Great thanks to Anthony and WUWT team. Marvelous interview and enriching comments, beginning to end!

Koslowski
April 15, 2018 3:39 pm

Thank you Dr Soon for your well thought and reasoned answers.
“The contrasting political theory was and is known to Chinese thinkers as Confucianism and to us as libertarianism and democracy.”
You have given me much food for thought. I had not considered Confucianism as equating with libertarianism. I will have to do more reading on the subject.

Tim Fritzley
April 15, 2018 7:58 pm

Dr. Soon’s post highlights the obvious. There are so many variables that affect the earth’s climate. It highlights the earth’s resilience to maintain a temperature within what is in reality a very narrow temperature window. That is why life as we know it can exist. I believe that is the main point of Willis’s many posts.
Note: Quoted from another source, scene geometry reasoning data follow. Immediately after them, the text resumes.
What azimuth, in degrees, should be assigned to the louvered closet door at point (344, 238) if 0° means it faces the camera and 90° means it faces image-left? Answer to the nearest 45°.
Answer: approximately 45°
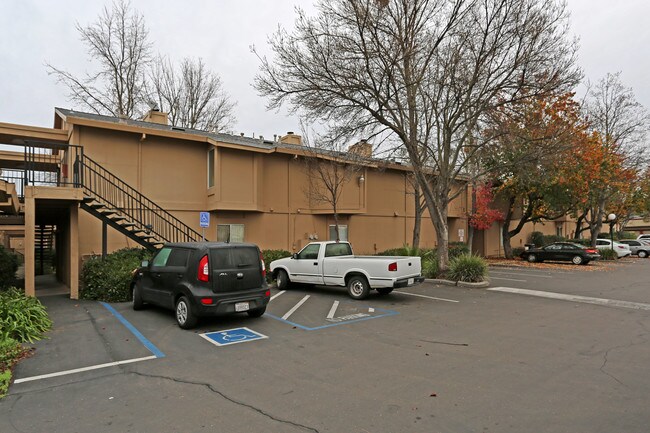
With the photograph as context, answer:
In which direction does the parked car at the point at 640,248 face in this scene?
to the viewer's left

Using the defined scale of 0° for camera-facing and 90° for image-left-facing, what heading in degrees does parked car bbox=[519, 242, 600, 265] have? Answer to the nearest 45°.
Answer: approximately 90°

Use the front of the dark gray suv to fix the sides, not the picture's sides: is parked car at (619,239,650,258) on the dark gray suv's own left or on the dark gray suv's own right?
on the dark gray suv's own right

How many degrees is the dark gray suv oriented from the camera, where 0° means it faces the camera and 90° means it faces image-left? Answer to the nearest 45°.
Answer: approximately 135°

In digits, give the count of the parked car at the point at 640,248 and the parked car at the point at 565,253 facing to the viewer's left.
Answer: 2

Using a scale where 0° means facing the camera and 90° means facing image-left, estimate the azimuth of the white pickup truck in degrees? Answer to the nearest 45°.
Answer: approximately 135°

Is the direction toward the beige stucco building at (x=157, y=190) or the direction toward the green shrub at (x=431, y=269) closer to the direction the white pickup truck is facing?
the beige stucco building
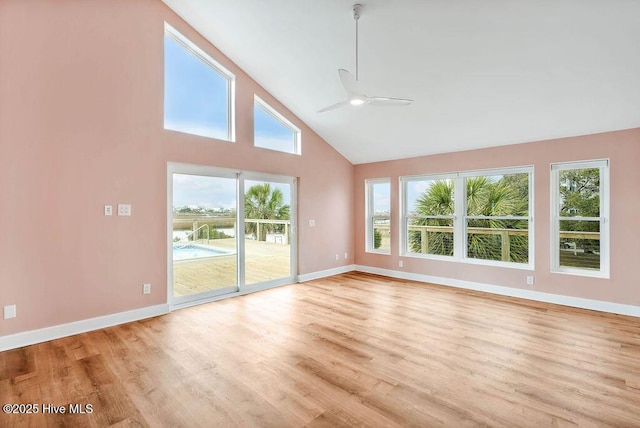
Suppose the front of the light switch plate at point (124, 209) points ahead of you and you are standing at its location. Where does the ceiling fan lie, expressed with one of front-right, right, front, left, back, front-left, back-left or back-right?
front-left

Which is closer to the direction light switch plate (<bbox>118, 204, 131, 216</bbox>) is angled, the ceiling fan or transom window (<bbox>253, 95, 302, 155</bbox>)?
the ceiling fan

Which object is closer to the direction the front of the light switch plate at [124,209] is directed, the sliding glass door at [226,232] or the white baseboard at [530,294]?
the white baseboard

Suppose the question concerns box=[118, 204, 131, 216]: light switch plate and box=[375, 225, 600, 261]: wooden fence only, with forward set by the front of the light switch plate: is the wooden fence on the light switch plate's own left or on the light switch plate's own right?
on the light switch plate's own left

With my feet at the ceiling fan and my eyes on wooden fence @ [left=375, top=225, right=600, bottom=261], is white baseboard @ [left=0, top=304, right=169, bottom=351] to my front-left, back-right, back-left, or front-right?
back-left

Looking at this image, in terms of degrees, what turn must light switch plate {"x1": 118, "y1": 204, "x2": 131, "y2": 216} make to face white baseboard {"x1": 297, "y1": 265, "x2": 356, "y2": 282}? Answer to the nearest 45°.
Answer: approximately 90° to its left

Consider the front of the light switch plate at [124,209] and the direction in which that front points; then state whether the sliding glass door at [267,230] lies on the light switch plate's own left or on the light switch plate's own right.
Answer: on the light switch plate's own left

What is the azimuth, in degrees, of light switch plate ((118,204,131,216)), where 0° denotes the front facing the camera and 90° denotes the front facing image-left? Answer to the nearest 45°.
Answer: approximately 0°

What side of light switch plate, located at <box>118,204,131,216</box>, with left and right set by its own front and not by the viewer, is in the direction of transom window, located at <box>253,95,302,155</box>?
left

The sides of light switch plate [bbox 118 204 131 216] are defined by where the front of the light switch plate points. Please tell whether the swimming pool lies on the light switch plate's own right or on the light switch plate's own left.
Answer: on the light switch plate's own left

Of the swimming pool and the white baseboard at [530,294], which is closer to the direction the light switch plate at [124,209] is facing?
the white baseboard

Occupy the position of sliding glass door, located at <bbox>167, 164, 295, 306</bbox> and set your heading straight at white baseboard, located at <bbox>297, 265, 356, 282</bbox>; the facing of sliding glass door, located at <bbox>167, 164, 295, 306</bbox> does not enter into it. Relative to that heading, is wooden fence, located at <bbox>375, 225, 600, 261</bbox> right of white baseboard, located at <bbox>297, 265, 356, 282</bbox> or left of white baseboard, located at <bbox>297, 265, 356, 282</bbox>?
right
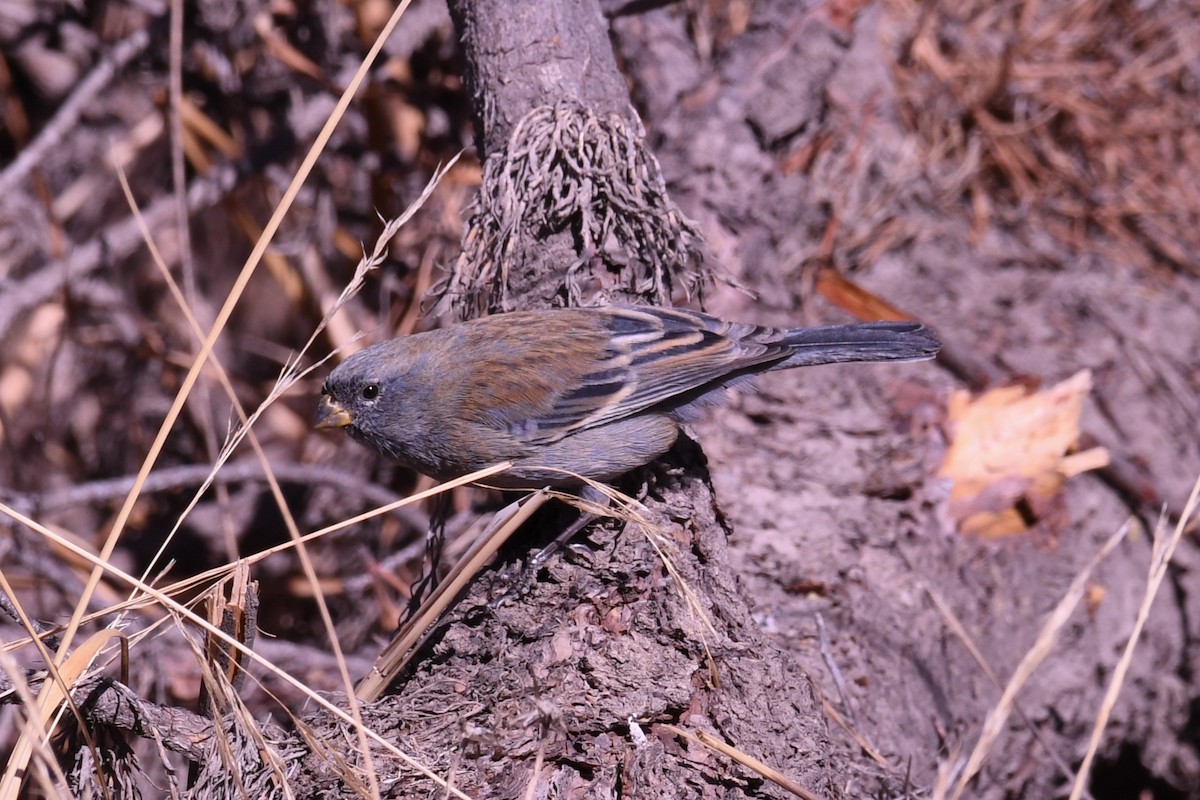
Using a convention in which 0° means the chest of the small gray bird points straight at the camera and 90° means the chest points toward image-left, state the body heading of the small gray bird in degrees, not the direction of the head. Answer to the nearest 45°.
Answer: approximately 90°

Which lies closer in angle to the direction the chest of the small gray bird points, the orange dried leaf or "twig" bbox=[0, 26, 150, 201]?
the twig

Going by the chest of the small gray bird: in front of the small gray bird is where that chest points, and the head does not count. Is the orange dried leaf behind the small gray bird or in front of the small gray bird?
behind

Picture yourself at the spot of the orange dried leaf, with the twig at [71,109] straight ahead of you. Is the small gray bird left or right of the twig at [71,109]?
left

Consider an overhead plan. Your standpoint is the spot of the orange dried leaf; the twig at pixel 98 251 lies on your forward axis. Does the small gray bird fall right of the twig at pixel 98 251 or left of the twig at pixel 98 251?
left

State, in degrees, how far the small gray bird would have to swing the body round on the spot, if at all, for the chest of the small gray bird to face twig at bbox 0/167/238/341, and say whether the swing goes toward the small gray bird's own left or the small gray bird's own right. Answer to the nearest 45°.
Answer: approximately 45° to the small gray bird's own right

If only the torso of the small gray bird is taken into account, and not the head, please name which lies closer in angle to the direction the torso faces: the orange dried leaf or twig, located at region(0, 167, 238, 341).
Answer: the twig

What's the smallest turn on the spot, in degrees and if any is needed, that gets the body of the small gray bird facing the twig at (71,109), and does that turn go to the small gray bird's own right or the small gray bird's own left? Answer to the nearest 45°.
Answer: approximately 45° to the small gray bird's own right
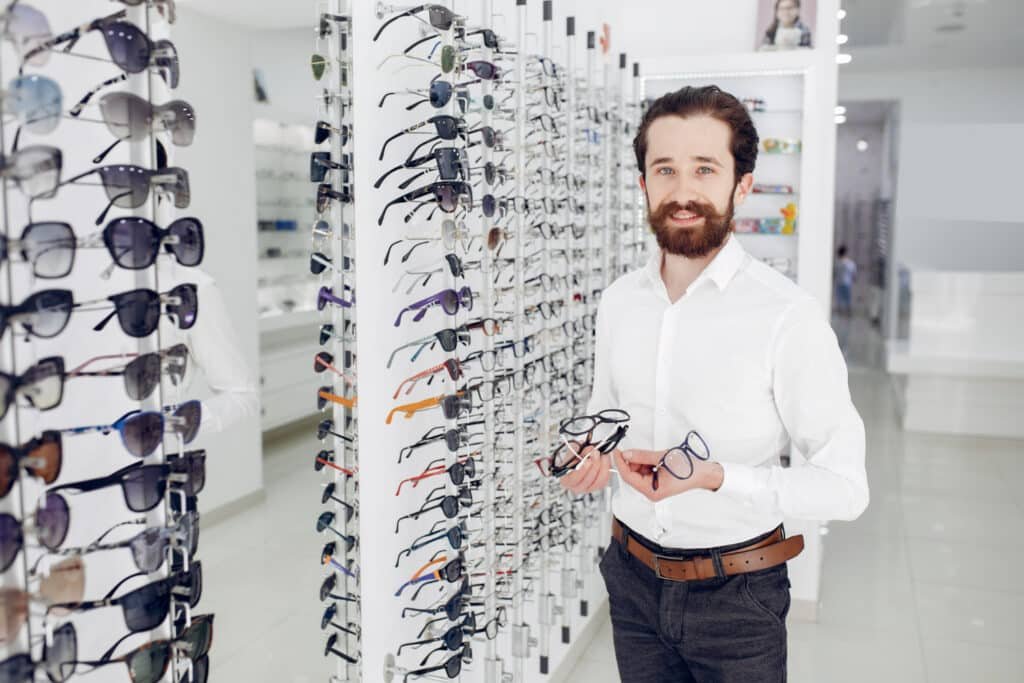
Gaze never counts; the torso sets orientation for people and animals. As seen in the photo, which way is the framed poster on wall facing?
toward the camera

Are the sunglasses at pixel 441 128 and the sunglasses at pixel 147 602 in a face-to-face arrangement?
no

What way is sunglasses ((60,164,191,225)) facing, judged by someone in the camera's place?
facing the viewer and to the right of the viewer

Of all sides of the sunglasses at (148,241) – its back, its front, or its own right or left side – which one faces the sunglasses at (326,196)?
left

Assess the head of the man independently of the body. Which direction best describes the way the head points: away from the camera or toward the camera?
toward the camera

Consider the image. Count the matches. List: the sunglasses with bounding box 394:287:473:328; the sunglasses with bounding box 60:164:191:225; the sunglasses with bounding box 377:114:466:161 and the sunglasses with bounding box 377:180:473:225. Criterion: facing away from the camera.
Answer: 0

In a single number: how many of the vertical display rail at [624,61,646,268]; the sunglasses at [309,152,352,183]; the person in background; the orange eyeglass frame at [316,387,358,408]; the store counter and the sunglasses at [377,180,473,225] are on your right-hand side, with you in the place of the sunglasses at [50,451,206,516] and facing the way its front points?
0

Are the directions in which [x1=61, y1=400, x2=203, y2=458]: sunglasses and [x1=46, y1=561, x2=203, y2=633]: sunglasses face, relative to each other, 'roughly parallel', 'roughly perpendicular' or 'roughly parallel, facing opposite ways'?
roughly parallel

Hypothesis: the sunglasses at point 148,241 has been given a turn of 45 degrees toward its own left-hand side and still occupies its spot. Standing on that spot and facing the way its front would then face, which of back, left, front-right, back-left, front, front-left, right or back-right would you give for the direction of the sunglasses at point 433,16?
front-left

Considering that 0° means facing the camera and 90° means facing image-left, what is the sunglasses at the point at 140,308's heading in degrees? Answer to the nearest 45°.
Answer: approximately 315°

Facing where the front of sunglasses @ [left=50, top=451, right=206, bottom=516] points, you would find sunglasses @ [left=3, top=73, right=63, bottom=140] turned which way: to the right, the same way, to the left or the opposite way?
the same way

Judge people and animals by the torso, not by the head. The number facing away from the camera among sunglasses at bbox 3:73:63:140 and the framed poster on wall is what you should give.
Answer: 0

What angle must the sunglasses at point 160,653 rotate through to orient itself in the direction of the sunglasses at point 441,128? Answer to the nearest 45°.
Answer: approximately 90° to its left

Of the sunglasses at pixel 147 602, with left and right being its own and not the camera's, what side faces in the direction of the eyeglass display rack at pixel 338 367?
left

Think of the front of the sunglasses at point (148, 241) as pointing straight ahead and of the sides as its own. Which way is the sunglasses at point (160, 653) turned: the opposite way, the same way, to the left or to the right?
the same way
The earth does have a regulatory system that keeps it within this window. It is also obvious that the earth goes from ice ages to moderate ages. What causes these transitions is unknown at this time, but is more than likely a combination of all of the many, many variables in specific combinations that we do not understand or maybe even yet know about. That is, a very random variable that does not occur very often in combination with all of the other variables is the trigger for these transitions. Absolutely none of the current models are sufficient to tell us what that the combinations of these variables are that trigger these transitions. All of the pseudo science from the CAGW crowd is nothing more than advocacy by rent seekers for money and fleeting fame. These advocacy groups range from scientists wanting money and fame to politicians looking for wedge issues, to globalist looking for a one world government. The combinations of these groups are infinite and sadly lack an moral or ethical center. Each will do whatever they deem necessary to succeed. Not a one of them will care about the facts, science or long term economic, social, or governance impact of their pursuit of their personal agendas. All of them are evil and self-serving.

Caleb
April 16, 2018 6:40 am

As a writer I am impressed by Dr. Soon’s ability to express himself with superb clarity. He not only expresses his own views with coherency, but quite often he explains the views of those who differ from him more clearly than those who differ seem capable of.
I got to thinking how odd it seemed that a Dr. Soon could do a better job expressing another’s opposing idea than the “opponent” could. How is this possible?
Here is my hypothesis: If a man is steadfastly interested in the truth, he is far more able to speak clearly about subjects than a different man is, when the different man must tiptoe around the truth to be “politically correct”.

Reply to  Caleb
April 16, 2018 12:59 pm

+100

BrianB
Reply to  Caleb
April 16, 2018 6:29 pm

Well, maybe, but that theory doesn’t explain con men who are uniformly articulate; at least the good ones.

Caleb
Reply to  BrianB
April 16, 2018 7:35 pm

Very good point, but here is a second hypothesis: A truly great con-artist never speaks a word without first sizing the “sucker” up. He measures the man, and sees where the man has a secret lust to get “something for nothing”. When he meets a truly honest man he meets one who knows getting “something for nothing” is not possible. A great con-artist does not waste his time on such people.
IE: A card-shark doesn’t bother with men who don’t gamble.